→ Data to use
====

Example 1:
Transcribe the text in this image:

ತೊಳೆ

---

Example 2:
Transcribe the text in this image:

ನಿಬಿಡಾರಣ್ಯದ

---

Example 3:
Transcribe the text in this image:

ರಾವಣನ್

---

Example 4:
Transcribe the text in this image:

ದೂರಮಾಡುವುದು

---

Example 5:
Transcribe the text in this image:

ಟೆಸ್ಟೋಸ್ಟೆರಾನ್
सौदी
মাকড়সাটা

====

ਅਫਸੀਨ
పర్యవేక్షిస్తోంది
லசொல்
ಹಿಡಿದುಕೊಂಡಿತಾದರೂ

====

Check each line of the material for "Example" and report how many have it. Add no other words.

5